As the second most populous country in the world, the desertification poses as a serious problem as it threatens agricultural land quality and food security.
Although India was believed to undergo desertification, previous estimates were nowhere near as drastic as reality. In 2007, India’s Council of Scientific and Industrial Research predicted that by 2050 approximately 10 percent of India’s land would become unusable as a result of desertification.
The vulnerability of India’s land is significant. Also in 2007, the Indian Space Research Organization found in their report that 69 percent of India’s land was dry enough to make it vulnerable to water and wind erosion, salinization and water logging.
Despite warnings, the most recent announcement by India’s environmental minister has come as a shock. What is described as the loss of productivity, land degradation in India is now estimated at 105 million hectares, 32 percent of all of India’s land.
One of the leading causes for the rapid desertification of India’s lands is the overuse of lands and excessive grazing. Featuring 17 percent of the world’s population on only 2 percent of the world’s tertiary land, the overuse of land is a somewhat inevitable result.
India has typically been able to support its massive population with its agricultural land. The changing rainfall patterns caused by climate change have become more erratic and have resulted in overall lower amounts of precipitation. Receiving 80 percent of its precipitation from the monsoon season, the increasingly interspersed and extreme rainfalls have provided less relief and have become more deadly.
In 2009, the Indian Meteorological Department found that the city of Mumbai has experienced a temperature increase of 1.62°C over the last 100 years and a tripling of natural disasters that will affect the city in 30 years.

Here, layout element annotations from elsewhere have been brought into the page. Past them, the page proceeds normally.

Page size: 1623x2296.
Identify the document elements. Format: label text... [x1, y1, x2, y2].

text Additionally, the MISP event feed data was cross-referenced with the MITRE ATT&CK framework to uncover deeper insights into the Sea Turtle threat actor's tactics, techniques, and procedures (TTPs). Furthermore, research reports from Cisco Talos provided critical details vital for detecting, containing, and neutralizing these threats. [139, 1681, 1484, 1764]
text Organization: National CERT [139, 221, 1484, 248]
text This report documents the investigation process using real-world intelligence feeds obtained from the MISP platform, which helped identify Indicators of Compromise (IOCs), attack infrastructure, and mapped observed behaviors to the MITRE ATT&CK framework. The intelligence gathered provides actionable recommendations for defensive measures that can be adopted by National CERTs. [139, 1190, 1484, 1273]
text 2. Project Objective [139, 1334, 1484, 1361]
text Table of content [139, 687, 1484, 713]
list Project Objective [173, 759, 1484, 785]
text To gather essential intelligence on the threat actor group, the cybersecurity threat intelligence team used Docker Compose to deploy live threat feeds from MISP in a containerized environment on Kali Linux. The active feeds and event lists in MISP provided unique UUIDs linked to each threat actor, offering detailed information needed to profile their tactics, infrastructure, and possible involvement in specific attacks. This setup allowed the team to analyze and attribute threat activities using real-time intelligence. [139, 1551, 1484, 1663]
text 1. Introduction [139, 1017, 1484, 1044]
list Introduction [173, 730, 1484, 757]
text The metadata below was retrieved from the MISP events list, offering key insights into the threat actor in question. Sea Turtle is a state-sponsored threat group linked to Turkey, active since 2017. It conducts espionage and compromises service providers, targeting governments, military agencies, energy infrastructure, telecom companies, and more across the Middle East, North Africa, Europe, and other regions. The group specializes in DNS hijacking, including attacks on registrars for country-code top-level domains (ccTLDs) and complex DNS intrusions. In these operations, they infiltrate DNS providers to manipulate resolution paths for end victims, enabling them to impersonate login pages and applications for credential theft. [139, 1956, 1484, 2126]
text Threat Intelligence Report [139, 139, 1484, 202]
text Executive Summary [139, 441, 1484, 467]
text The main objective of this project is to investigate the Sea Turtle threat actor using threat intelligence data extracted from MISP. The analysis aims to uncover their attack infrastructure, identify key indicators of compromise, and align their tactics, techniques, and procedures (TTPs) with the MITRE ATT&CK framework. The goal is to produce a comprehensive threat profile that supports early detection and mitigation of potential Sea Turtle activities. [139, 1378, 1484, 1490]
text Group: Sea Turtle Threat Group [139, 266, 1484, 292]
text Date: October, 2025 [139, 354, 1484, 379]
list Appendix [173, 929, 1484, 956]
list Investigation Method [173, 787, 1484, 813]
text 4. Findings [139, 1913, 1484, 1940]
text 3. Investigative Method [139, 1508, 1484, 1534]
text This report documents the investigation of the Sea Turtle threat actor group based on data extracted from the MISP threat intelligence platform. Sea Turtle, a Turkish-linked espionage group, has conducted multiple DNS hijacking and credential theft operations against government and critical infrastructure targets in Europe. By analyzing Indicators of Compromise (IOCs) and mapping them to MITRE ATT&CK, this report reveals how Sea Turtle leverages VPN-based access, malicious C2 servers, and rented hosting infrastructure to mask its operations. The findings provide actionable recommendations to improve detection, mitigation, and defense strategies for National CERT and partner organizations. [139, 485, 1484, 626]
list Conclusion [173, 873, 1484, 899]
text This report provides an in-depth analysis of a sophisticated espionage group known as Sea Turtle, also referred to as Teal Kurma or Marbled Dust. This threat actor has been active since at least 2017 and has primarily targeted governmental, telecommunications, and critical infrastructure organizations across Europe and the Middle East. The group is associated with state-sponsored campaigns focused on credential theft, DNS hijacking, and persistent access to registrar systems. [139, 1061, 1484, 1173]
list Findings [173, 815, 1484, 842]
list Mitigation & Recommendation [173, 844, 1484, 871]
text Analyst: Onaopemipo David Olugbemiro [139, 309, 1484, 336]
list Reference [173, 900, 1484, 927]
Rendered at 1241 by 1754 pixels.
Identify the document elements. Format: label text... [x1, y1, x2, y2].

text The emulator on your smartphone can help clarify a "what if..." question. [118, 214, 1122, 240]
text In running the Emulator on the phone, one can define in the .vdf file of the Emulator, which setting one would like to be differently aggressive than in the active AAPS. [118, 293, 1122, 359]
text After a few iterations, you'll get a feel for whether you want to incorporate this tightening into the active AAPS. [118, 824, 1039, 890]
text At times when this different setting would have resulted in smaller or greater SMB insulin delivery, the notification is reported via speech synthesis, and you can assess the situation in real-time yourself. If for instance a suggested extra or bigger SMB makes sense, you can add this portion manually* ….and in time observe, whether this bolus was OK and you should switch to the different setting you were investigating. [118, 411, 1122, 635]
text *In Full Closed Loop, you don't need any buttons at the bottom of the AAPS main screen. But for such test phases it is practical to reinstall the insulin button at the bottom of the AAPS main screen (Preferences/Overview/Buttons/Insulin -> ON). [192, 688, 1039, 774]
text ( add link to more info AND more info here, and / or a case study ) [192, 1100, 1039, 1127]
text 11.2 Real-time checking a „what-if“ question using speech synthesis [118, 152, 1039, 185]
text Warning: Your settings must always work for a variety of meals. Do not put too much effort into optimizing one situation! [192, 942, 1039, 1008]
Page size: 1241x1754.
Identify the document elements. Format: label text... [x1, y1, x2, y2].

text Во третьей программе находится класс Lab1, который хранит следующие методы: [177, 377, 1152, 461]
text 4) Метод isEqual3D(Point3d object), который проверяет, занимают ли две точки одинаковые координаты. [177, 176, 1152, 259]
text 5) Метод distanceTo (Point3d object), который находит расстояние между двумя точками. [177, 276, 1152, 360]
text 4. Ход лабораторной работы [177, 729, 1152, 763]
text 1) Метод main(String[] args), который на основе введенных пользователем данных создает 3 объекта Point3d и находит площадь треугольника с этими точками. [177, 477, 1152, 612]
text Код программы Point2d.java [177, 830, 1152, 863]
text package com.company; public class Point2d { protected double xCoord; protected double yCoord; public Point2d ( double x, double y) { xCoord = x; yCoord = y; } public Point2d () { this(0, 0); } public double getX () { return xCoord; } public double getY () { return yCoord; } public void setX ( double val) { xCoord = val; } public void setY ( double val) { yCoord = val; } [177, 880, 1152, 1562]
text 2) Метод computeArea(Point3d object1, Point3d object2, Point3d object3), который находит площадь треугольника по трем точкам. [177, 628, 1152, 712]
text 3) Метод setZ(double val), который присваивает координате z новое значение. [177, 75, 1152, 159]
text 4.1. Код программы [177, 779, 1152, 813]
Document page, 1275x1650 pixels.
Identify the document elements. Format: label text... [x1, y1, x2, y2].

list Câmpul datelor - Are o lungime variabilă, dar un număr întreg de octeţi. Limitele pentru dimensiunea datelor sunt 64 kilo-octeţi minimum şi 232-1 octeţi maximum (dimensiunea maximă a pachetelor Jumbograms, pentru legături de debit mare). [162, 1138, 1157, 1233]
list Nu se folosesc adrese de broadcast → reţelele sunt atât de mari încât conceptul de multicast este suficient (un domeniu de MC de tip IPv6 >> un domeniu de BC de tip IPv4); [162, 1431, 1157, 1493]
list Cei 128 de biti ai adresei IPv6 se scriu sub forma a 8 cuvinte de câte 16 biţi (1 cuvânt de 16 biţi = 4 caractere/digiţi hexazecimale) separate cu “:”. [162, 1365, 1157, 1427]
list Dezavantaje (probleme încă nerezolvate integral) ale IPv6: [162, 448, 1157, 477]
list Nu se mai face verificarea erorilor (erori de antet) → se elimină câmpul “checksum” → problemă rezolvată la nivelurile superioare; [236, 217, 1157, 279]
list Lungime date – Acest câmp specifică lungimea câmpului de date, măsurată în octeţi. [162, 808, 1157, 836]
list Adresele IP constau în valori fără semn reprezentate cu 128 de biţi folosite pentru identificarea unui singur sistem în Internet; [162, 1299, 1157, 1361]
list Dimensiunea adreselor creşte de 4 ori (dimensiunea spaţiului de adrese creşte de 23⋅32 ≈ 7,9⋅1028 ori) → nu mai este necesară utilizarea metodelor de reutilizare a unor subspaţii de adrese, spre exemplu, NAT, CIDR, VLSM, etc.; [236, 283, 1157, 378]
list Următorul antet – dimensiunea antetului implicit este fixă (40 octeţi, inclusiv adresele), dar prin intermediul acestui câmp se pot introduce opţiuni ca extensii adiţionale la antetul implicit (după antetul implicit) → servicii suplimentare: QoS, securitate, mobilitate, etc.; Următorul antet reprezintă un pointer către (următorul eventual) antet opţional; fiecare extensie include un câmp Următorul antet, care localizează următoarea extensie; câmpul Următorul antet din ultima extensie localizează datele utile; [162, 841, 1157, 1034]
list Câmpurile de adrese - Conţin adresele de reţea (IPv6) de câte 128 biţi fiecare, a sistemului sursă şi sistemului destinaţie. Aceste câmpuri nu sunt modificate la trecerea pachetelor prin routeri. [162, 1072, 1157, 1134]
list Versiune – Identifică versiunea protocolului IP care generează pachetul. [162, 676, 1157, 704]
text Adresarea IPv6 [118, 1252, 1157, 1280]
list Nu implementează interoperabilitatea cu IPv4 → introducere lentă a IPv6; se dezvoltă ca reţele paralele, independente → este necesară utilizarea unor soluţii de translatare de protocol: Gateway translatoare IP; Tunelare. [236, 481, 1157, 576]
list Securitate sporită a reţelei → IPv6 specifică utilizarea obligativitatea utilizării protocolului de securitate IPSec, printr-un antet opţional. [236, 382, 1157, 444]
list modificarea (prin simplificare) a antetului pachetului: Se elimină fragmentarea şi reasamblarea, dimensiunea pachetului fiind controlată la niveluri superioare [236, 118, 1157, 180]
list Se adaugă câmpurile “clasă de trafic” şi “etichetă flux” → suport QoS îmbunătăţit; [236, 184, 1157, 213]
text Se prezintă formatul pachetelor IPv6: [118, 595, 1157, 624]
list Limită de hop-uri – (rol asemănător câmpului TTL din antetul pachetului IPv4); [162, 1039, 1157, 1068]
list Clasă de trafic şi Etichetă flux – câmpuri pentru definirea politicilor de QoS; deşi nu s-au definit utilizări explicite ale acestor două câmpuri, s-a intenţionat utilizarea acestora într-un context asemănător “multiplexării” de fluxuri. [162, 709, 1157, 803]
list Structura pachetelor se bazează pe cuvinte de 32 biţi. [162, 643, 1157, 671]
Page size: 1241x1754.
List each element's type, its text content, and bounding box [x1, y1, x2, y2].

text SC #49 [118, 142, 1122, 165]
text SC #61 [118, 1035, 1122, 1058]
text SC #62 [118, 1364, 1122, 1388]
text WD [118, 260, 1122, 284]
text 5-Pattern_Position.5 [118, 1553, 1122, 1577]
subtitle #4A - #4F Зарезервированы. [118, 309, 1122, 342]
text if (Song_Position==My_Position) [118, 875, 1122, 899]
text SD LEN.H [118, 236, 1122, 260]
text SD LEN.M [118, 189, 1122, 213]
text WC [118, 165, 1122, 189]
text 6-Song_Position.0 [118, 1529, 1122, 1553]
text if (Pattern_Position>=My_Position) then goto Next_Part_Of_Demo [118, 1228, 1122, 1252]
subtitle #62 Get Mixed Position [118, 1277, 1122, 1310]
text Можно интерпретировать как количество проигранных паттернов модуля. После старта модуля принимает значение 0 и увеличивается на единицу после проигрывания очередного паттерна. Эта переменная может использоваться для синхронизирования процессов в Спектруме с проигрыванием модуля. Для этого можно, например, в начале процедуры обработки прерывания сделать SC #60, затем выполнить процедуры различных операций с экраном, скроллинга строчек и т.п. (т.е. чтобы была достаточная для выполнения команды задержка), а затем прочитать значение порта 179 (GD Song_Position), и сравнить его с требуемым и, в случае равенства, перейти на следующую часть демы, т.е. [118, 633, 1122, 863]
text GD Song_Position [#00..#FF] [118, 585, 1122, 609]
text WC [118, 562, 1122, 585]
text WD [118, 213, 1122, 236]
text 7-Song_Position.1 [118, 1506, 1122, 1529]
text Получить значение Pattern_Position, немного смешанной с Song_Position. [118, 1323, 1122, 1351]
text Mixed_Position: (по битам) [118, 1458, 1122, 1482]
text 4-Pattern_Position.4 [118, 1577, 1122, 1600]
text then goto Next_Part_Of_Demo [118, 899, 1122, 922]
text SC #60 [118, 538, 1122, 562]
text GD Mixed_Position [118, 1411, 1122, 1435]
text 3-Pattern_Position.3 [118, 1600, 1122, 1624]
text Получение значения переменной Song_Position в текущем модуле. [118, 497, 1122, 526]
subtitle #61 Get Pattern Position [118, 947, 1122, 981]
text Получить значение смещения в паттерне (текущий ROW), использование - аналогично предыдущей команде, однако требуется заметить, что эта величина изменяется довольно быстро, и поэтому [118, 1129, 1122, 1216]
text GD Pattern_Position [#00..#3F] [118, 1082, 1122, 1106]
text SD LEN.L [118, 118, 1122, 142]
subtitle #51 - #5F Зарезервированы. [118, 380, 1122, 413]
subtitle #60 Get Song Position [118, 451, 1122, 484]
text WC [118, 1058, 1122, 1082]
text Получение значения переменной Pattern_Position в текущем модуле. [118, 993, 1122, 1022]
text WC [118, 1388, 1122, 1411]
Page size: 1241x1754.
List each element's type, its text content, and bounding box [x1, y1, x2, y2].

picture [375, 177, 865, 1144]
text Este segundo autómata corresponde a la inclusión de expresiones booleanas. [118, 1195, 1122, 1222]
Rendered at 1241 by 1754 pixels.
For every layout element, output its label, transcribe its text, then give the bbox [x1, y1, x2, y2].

Increased desertification can also be attributed to other factors, including man-made influences.
The loss of vegetation has been largely led by deforestation, cutting beyond permissible limits, unsustainable fuel wood and fodder extraction, shifting cultivation, encroachment on forest lands, forest fires and overgrazing.
Land degradation has also been a result of the cultivation of lands with low potential or high hazard risks, the failure to adopt adequate conservation soil measures, improper crop rotation, extensive use of agro-chemicals, the inadequate planning and management of irrigation systems and excessive extraction of groundwater.
However, there may be a possibility of desertification curtailment. Javadekar says that although many areas are on the verge of becoming deserts, it can be stopped.
The threat of desertification will affect all of India, especially those in poverty. For many, the toll of climate change has already been felt. With the bleak future of barren lands, the situation of those in poverty will only continue to worsen. The warning of India’s environmental minister must be heeded if India is to prevent the incoming wastelands.